Other signs and symptoms include (3):
- Repeated infections especially in the genital areas, urinary tract, skin, oral cavity and delayed wound healing.
- Dry mouth
- Burning, pain, numbness on the feet along with Itching.
- Reactive hypoglycaemia
- Acanthoses nigricans or the presence of velvety dark patches of the neck, arm pit, groin which is an indication of insulin resistance.
- Reduced vision
- Impotence or erectile dysfunction
Advanced Glycation End Products (AGEs)
Advanced Glycation End Products or AGES are proteins or lipids that become glycated by having an added sugar molecule after having undergone glycation. Glycation end products are believed to play a causative role in the vascular complications of diabetes mellitus. In diabetic tissue, hyperglycemia can cause a non-enzymatic covalent bonding of sugar molecules to collagen fibers. Over time, AGEs increase the cross linking of collagen fibres of the shoulder capsule, thus changing the mechanical properties of tissue by making the structures stiffer and weaker (1).

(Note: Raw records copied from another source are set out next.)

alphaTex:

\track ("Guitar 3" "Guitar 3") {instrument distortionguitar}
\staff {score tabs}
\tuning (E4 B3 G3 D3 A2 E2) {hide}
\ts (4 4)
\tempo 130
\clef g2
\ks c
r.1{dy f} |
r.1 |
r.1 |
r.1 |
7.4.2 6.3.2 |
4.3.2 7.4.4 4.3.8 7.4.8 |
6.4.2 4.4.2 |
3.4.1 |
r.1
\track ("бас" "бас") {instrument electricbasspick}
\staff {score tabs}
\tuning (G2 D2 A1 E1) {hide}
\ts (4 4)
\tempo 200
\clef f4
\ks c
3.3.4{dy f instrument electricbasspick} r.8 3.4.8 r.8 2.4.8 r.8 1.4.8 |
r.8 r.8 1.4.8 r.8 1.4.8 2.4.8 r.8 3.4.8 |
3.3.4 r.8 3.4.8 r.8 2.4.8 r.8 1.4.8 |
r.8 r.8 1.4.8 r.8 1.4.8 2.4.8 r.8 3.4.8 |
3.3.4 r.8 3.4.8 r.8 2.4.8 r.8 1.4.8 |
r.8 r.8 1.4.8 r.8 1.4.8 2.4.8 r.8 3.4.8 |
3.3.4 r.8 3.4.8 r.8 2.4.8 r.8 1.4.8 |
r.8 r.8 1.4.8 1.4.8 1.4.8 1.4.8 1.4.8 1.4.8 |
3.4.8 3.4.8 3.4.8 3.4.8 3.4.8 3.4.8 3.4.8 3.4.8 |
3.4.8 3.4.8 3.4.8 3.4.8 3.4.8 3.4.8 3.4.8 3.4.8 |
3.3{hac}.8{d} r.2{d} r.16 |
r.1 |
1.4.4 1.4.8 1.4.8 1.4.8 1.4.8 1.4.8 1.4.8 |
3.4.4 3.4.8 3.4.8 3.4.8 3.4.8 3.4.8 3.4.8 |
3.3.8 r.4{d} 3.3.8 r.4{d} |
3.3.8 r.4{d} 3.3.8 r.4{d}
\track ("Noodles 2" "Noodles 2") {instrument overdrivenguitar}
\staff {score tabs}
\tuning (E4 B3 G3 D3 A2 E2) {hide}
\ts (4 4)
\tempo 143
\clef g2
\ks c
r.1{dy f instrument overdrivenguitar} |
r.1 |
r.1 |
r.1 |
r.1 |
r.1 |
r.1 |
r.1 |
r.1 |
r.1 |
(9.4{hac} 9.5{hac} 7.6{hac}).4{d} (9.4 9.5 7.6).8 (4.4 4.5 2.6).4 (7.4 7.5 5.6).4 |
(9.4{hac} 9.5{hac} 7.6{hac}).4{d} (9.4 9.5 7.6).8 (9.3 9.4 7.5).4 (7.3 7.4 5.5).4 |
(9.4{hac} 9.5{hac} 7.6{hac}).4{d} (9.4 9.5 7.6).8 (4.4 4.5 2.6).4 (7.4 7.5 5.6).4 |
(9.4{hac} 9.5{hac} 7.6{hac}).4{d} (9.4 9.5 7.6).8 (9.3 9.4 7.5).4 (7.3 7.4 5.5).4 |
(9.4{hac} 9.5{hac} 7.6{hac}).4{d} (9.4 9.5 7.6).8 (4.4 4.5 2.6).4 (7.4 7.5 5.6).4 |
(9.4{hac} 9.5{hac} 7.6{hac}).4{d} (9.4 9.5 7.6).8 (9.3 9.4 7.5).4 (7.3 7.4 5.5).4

Particularly for clients with a primary AC, it is advisable to have a blood test to understand whether there might be an associated undiagnosed underlying cause listed above. Available management strategies may include the use of analgesia, such as non‐steroidal anti‐inflammatory drugs (NSAIDs) and/or intra‐articular steroid injection. Encouragement of activity by performing specific exercises is crucial to improve joint range of motion. In rare cases, surgical procedures can be considered, such as manipulation under anesthesia or capsular release under arthroscopic guidance.
As Ben-Arie et al.,
(2020) highlight, there is still disagreement upon which treatment is the most effective for reducing pain and restoring ROM for patients with FS but most research has found strong evidence in favor of laser therapy and steroid injections for pain treatment in the short term (4).
Massage
Massage modalities can be applied with the aim to increase blood circulation, relieve pain by interfering with pain signals' pathway to the brain via the 'gate control theory', stimulate the release of endorphins, encourage lymphatic drainage, relieve muscle tension and spasms.
Dry Cupping Two case studies investigated the effectiveness of dry cupping (hijamah) whilst individuals were in phase two of having adhesive capsulitis. Suctioning of cups with gliding techniques were applied at the affected areas (1, 8).
The treatment modality aims to encourage blood flow to the area and increase the permeability of blood vessels which helps aid exudation of plasma proteins and fluid into the tissue to create swelling or oedema (1). The vacuum technique also aims to help the circulation of lymphatic fluid, reduce inflammation and facilitate recruitment of immune cells and support the healing process (1). Both case studies found significant improvements with reduced pain levels, active range of joint movement and muscular tenderness.
Acupuncture
A systematic review and a meta-analysis by Ben-Arie et al.,
(2020) concluded that acupuncture had shown to be a safe treatment with a significant effect in regard to reducing pain, improving shoulder function, and flexion ROM in the short term and midterm after analysing a total of 966 FS patients from 13 publications (4).